I get to my feet and dust off a snowball.
“Over here!” the voice calls. Sam is in the distance, pointing to something far off to my right.
I look around, disoriented at first and then in awe.
I am standing on a white cliff, and below is a vast sea full of icebergs. The horizon is moving toward me.
It’s a wave. But no ordinary wave, this thing is huge, and it’s rushing at us, pounding, seething.
A tsunami!
In seconds, it’ll be here.
“Sam—run!” I yell. “Run!”
I turn to run but trip on the ground and land face down on the cold hard ground.
ALEX
Alex woke up covered in sweat.
All he saw was a world of white. He pushed up, panicked, fighting against—
Bedsheets.
He pushed the white sheets away. He was in bed, in his stateroom on the Ra.

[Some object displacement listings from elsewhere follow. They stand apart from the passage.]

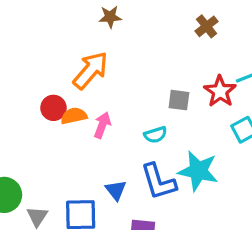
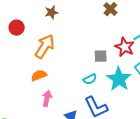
red circle: (53, 108) -> (17, 28), moved
pink arrow: (102, 125) -> (47, 98), moved
cyan star: (198, 171) -> (119, 79), moved, turned 30

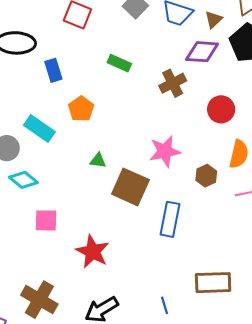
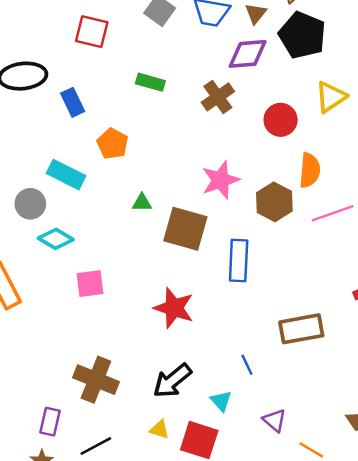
brown hexagon: (206, 176) -> (274, 202), size x1.4
red star: (93, 252) -> (174, 308), moved

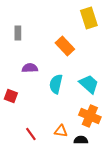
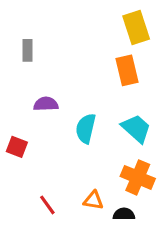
orange rectangle: (65, 46) -> (127, 70), moved, turned 30

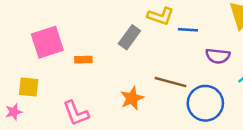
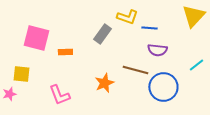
pink square: (47, 42) -> (36, 38), turned 32
purple semicircle: (218, 56) -> (157, 50), moved

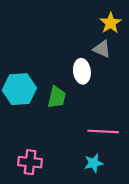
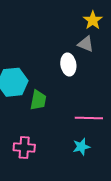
green trapezoid: (57, 97) -> (38, 100), moved

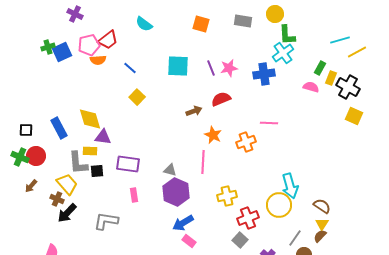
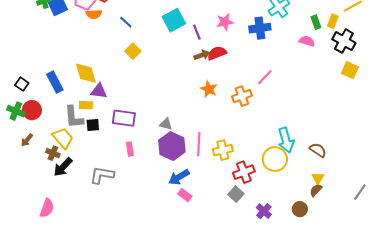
cyan square: (178, 66) -> (174, 20), turned -30
purple line: (211, 68) -> (197, 32), moved
green rectangle: (320, 68) -> (316, 22), turned -48
yellow rectangle: (331, 78) -> (333, 21), moved
brown arrow: (194, 111) -> (202, 55), moved
pink line: (269, 123) -> (265, 77), turned -48
black square: (26, 130) -> (22, 84), turned 32
pink line: (203, 162) -> (199, 144), moved
brown semicircle: (322, 206) -> (318, 150), moved
gray line: (295, 238) -> (360, 192), moved

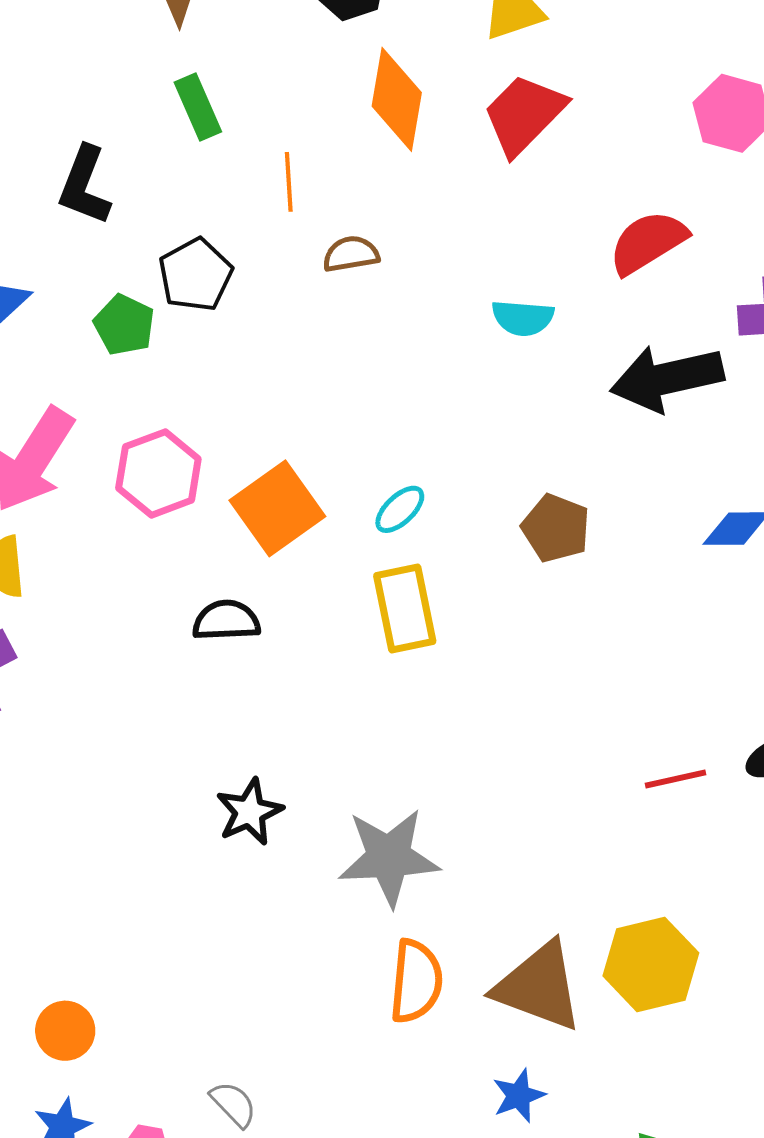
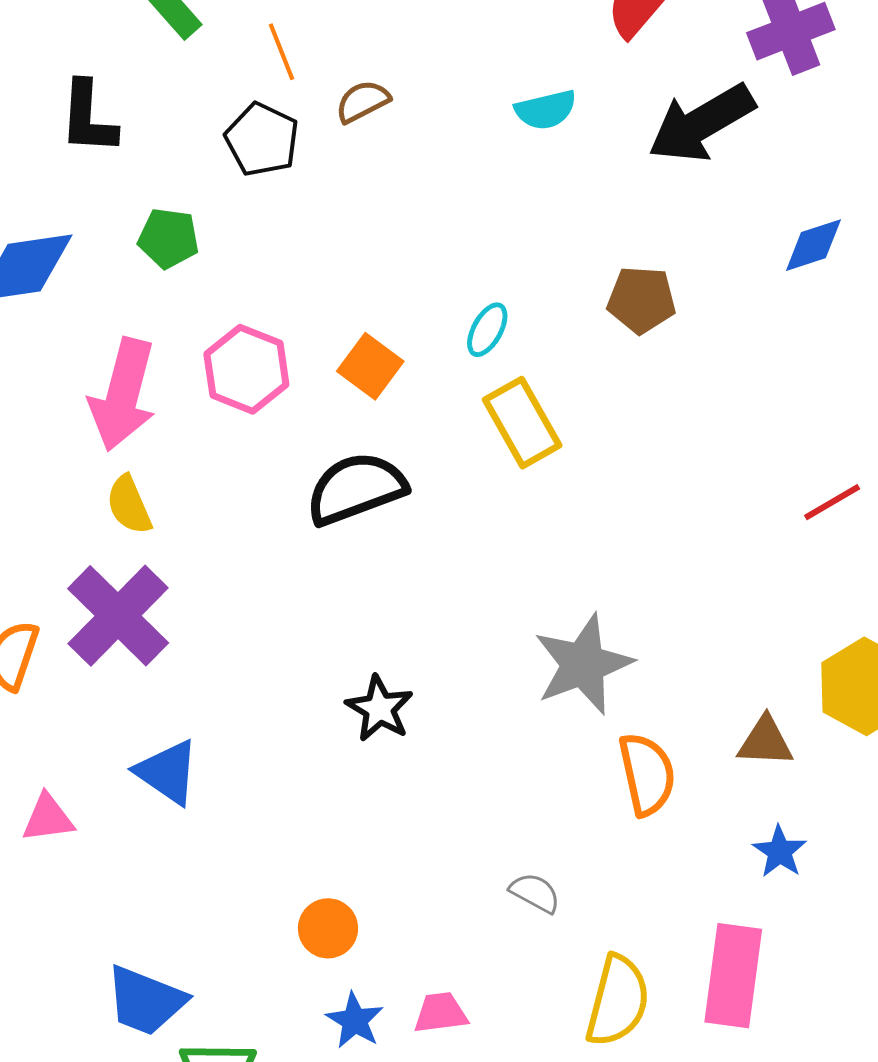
black pentagon: (195, 275) -> (262, 140), moved
orange square: (277, 508) -> (370, 366), size x0.7
black semicircle: (226, 621) -> (356, 489), size x1.5
black star: (249, 812) -> (379, 708), moved
brown triangle: (539, 986) -> (765, 741), size x0.6
gray semicircle: (233, 1104) -> (535, 893), moved

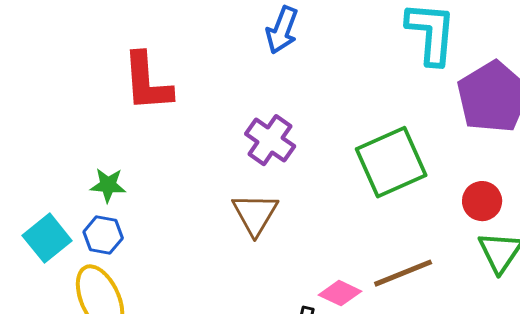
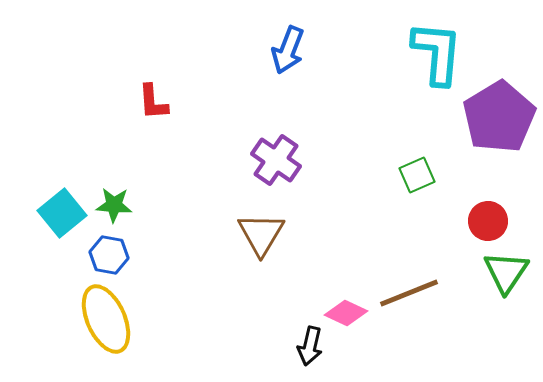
red L-shape: (147, 82) -> (153, 102), size x0.6
green square: (391, 162) -> (417, 175), moved, size x0.5
cyan square: (47, 238) -> (62, 213), moved

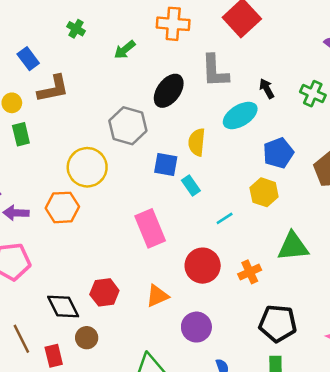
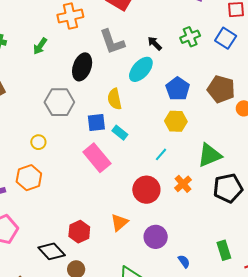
green cross: (313, 94) -> (190, 37), turned -30
yellow circle: (87, 167) -> (38, 142), size x0.5
cyan line: (225, 218) -> (161, 154), moved
pink rectangle: (150, 228) -> (97, 158), moved
black pentagon: (278, 323) -> (228, 188), moved

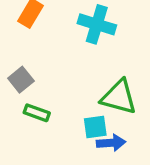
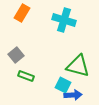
cyan square: (95, 127) -> (63, 85), turned 35

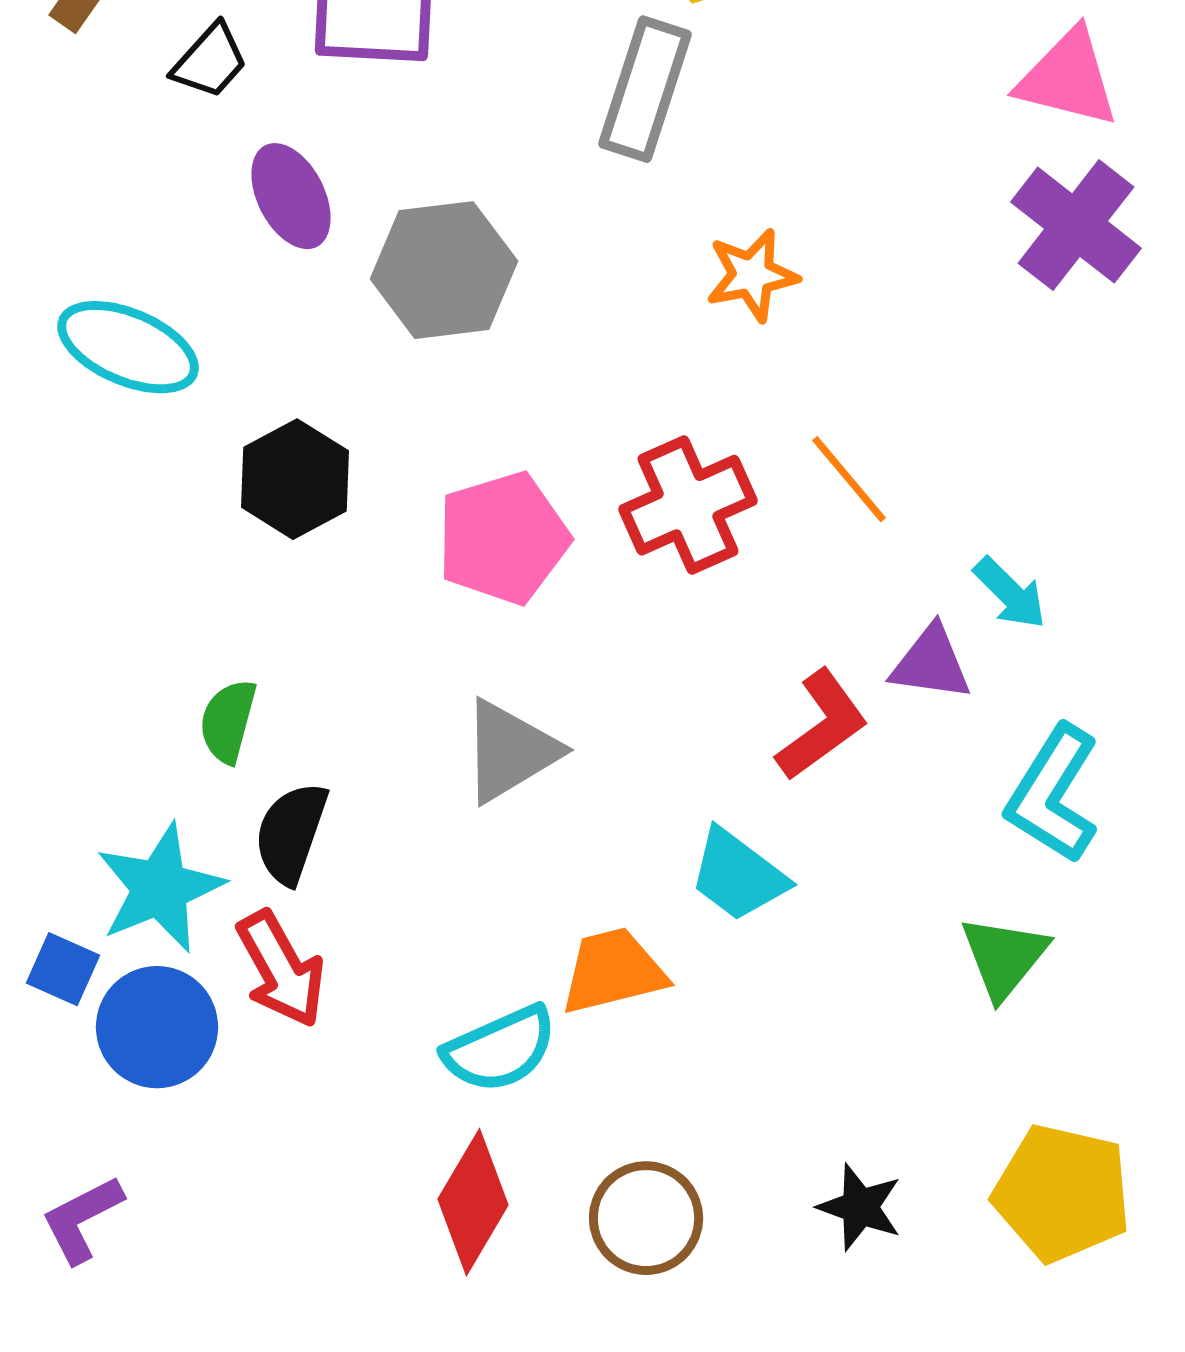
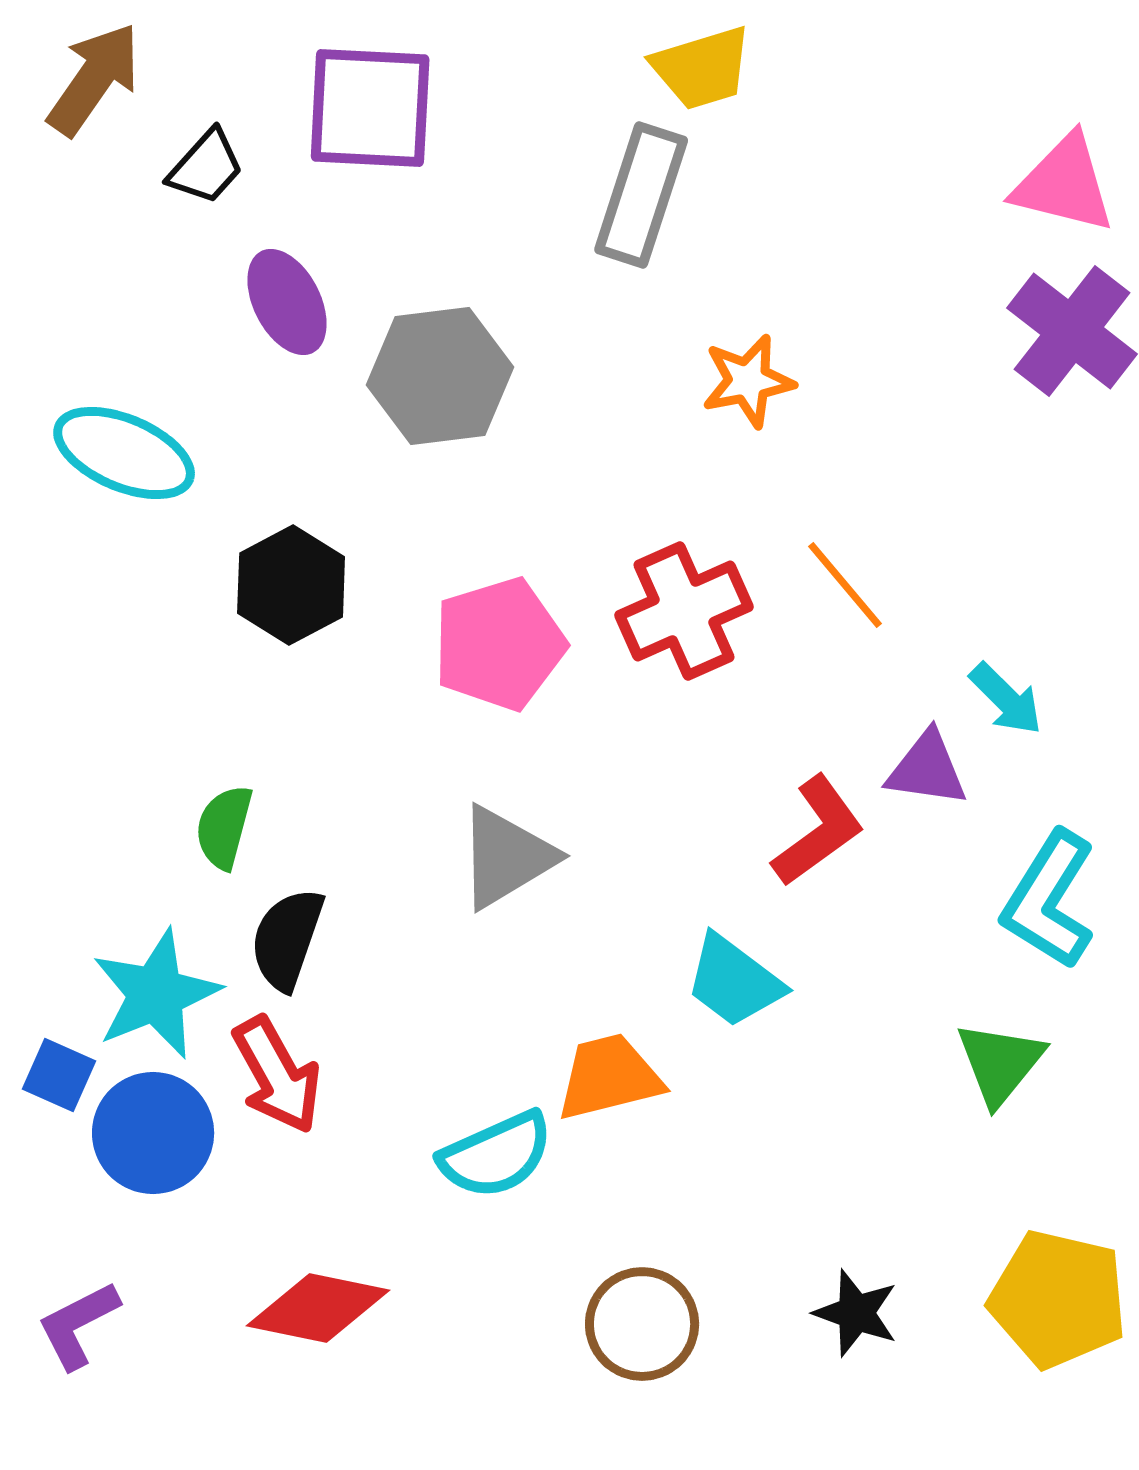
red diamond: (473, 1202) -> (318, 1308), moved, turned 71

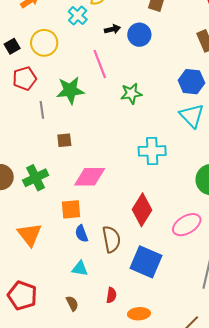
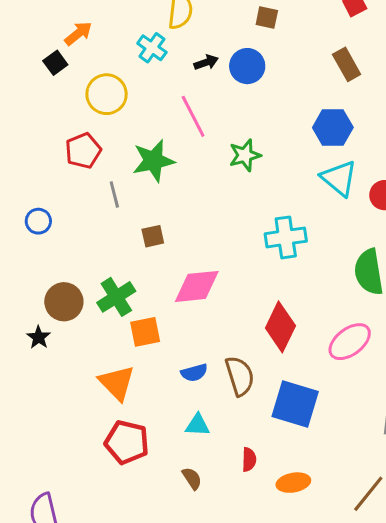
black square: (12, 46) -> (55, 63), moved
orange square: (71, 209) -> (145, 332), moved
blue semicircle: (82, 234) -> (194, 373), turned -78
red pentagon: (22, 295) -> (127, 442), moved

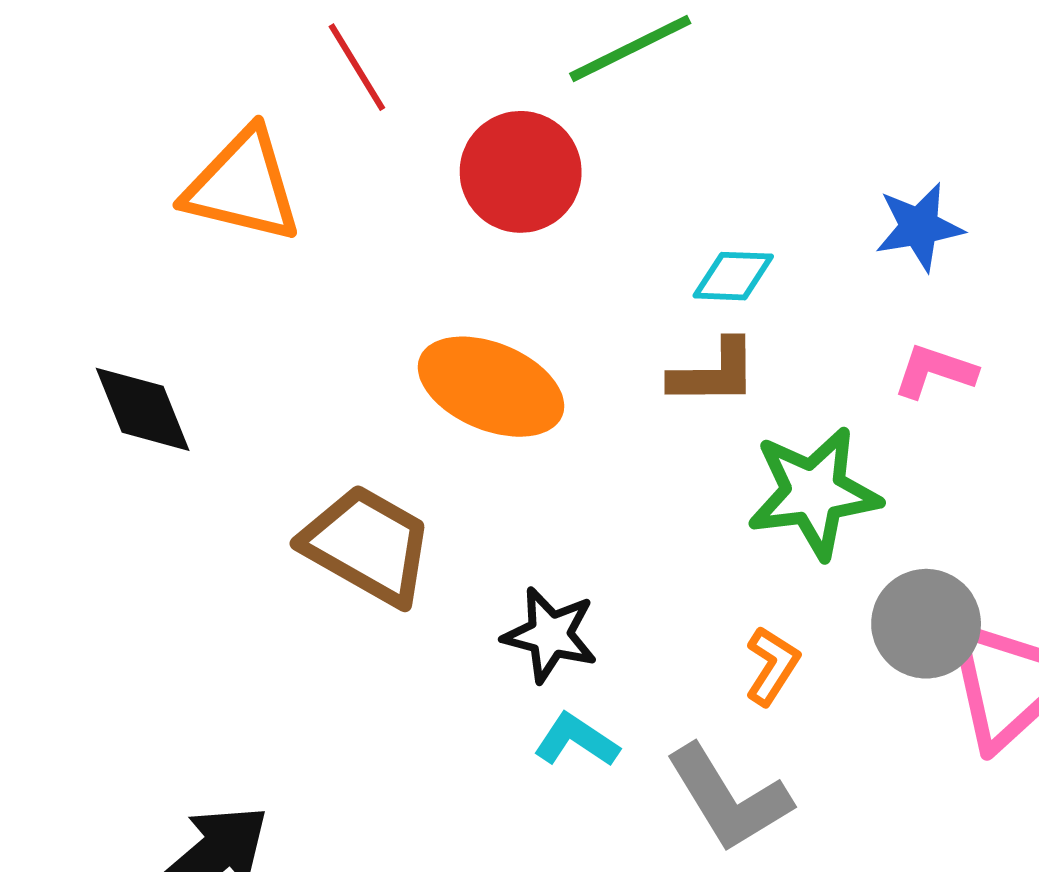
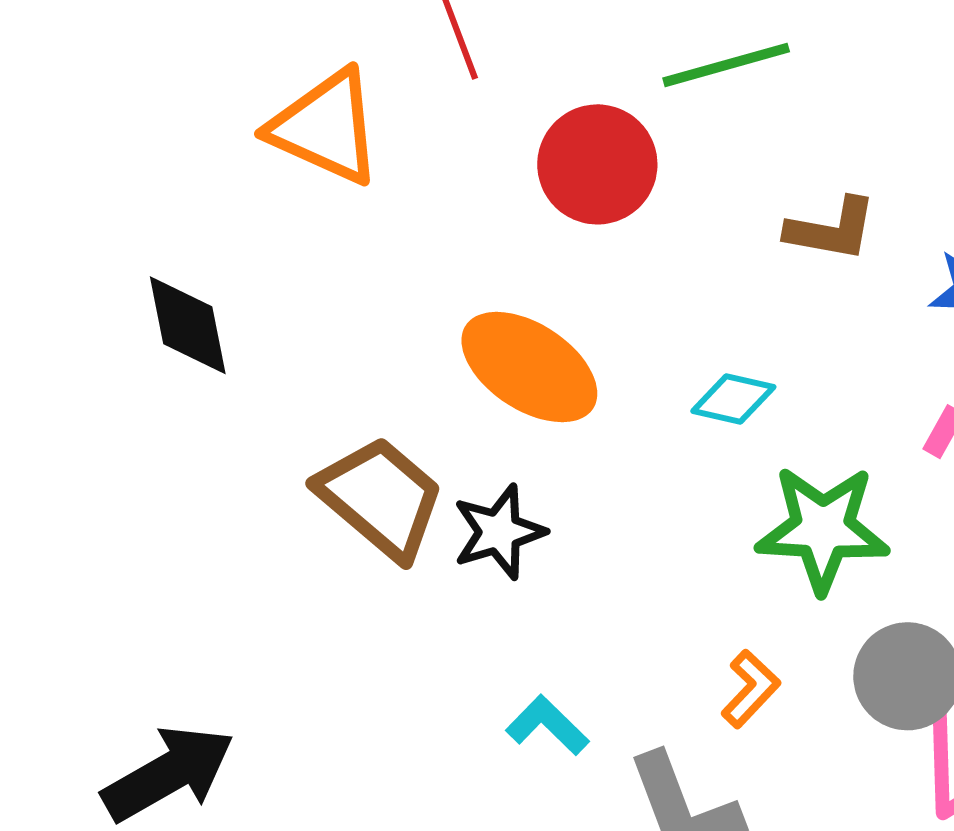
cyan diamond: (733, 276) -> (733, 399), moved
brown L-shape: (714, 373) -> (831, 229), moved
black star: (550, 635) -> (499, 532), moved, turned 30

A dream … it was a crazy, mixed-up dream. What I saw didn’t even make sense.
But was it a true dream? What if it was? What if my dream becomes real …?
17
SAM
They got out of the taxi at the Sydney Opera House. Sam walked up the plaza a little and stopped, looking around. The harbour twinkled under the sunshine poking through the clouds, the water full of ferries, boats and water taxis coming and going—a big city busy as it went about a new day. Eva was at the water’s edge, looking out across the harbour.